The attack marked a rare successful incursion by al-Shabab into a foreign military compound, let alone one outside its usual operating grounds in Somalia and one used by U.S. Special Forces and other defense personnel.
Residents and tourists in the Lamu region reported seeing a plume of smoke and hearing gunfire at 3:30 a.m. that continued until midmorning. It was unclear exactly how the attack unfolded, but pictures of the aftermath indicated that al-Shabab was able to detonate explosives where U.S. military equipment such as helicopters and other aircraft would have been stationed.
The U.S. military statement said reports indicated damage to six "contractor-operated civilian aircraft."
U.S. forces train Kenyan soldiers at a base attached to the airstrip, known as Camp Simba, and use the airstrip for aerial missions against al-Shabab in Somalia. The U.S. Africa Command (AFRICOM) had said in an earlier statement that the attack had been repelled, with the cooperation of Kenyan forces. It was unclear whether there were any Kenyan casualties.
Kenyan Defence Forces spokesman Lt. Col. Paul Njuguna said the bodies of five attackers were found.
Al-Shabab said it had inflicted "severe casualties" on both American and Kenyan forces and confirmed it had destroyed U.S. aircraft and vehicles.
In the U.S. statement, Army Gen. Stephen Townsend, commander of AFRICOM, said that the United States would, along with its African and international partners, pursue the perpetrators of the attack.
"We remain committed to preventing al-Shabaab from maintaining a safe haven to plan deadly attacks," he said.
Al-Shabab, which is affiliated with al-Qaida, has mounted a string of attacks in Kenya recently, including ambushes on passenger buses traveling in the region close to the Somali border.

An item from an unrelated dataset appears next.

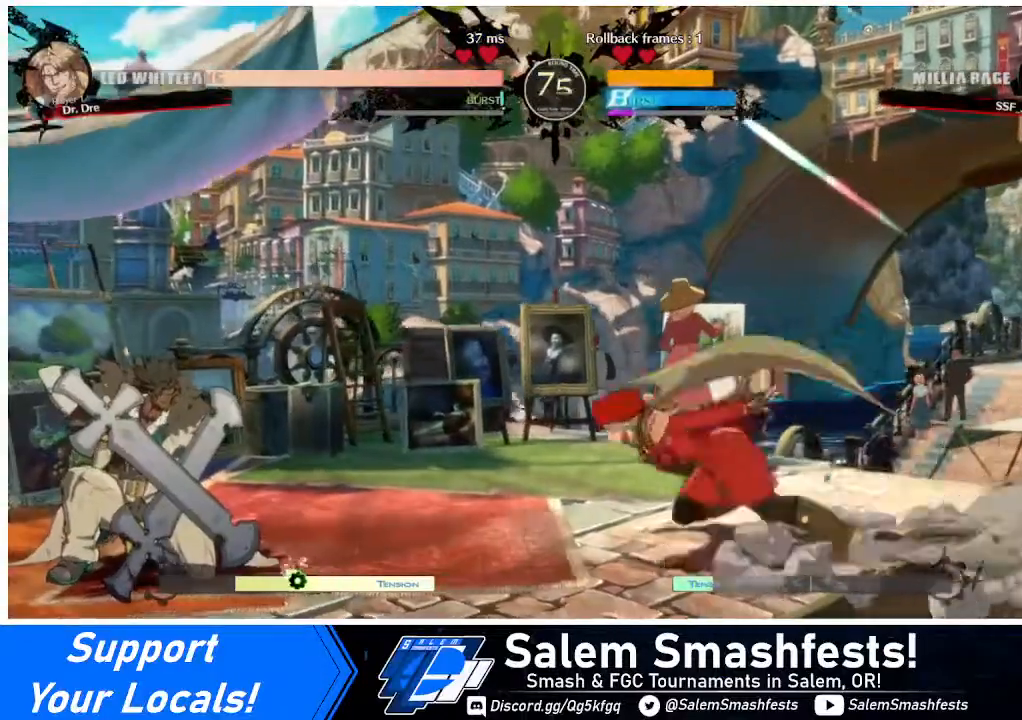
{"buttons": ["DPAD_RIGHT"], "events": [[80, "DPAD_LEFT", "up"], [80, "DPAD_RIGHT", "down"]]}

On Dec. 28, the group bombed a busy intersection in the Somali capital, Mogadishu, killing at least 80 people. Almost a year ago, al-Shabab staged its most daring attack on Kenyan soil in half a decade when gunmen stormed a luxury hotel and office complex in the Kenyan capital, Nairobi, holding it in a 20-hour siege in which at least 21 civilians were killed.
Al-Shabab controls most of rural southern and central Somalia and regularly attacks Mogadishu. The group seeks to impose a strict version of Islamist law and to expel foreign troops from the country. In addition to about 500 U.S. personnel in Somalia, the African Union sponsors a coalition of about 20,000 troops, mostly from Kenya, Ethiopia and Uganda.

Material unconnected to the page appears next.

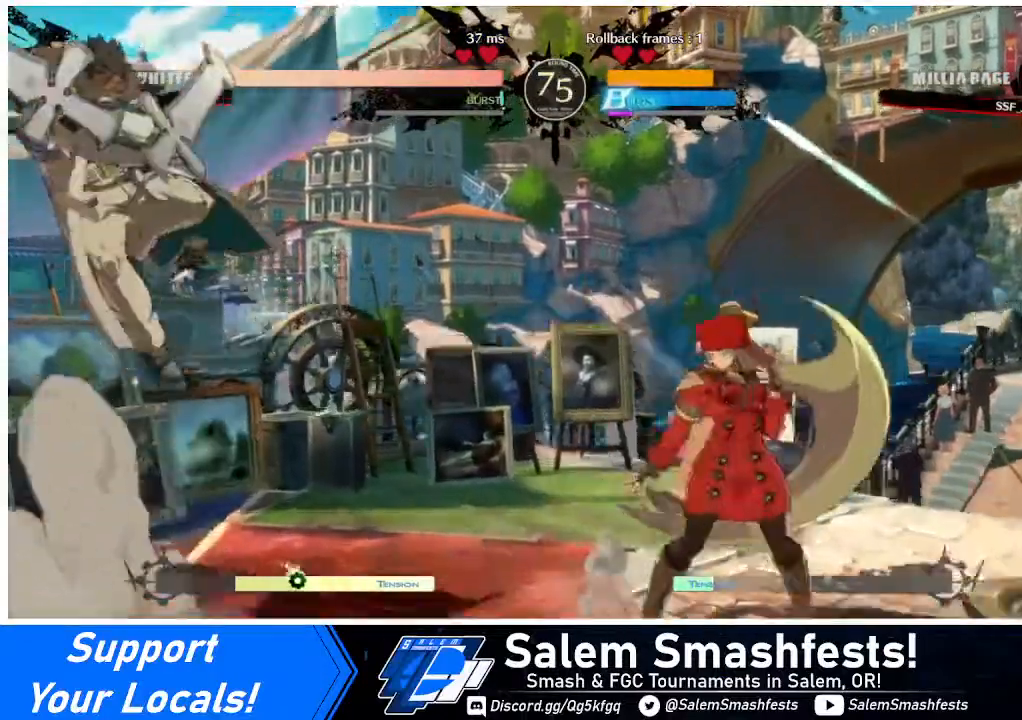
{"buttons": ["SQUARE", "DPAD_DOWN"], "events": [[40, "DPAD_RIGHT", "up"], [80, "DPAD_LEFT", "down"], [200, "DPAD_LEFT", "up"], [240, "DPAD_LEFT", "down"], [480, "DPAD_DOWN", "down"], [520, "DPAD_LEFT", "up"], [520, "SQUARE", "down"]]}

The group gets most of its funding from an extensive protection racket that functions like a parallel taxation system throughout the country. It is paid tens of millions of dollars a year by farmers, business owners and others who are threatened with death if they don't pay up.
The U.S. military has led a largely aerial campaign against al-Shabab for the better part of the past decade. In 2017, President Donald Trump loosened the U.S. military's rules of engagement in Somalia, allowing for greater offensive use of force. Since then, the U.S. military has ramped up drone strikes and carried out a record 63 strikes in 2019, in which it claims to have killed hundreds of al-Shabab fighters.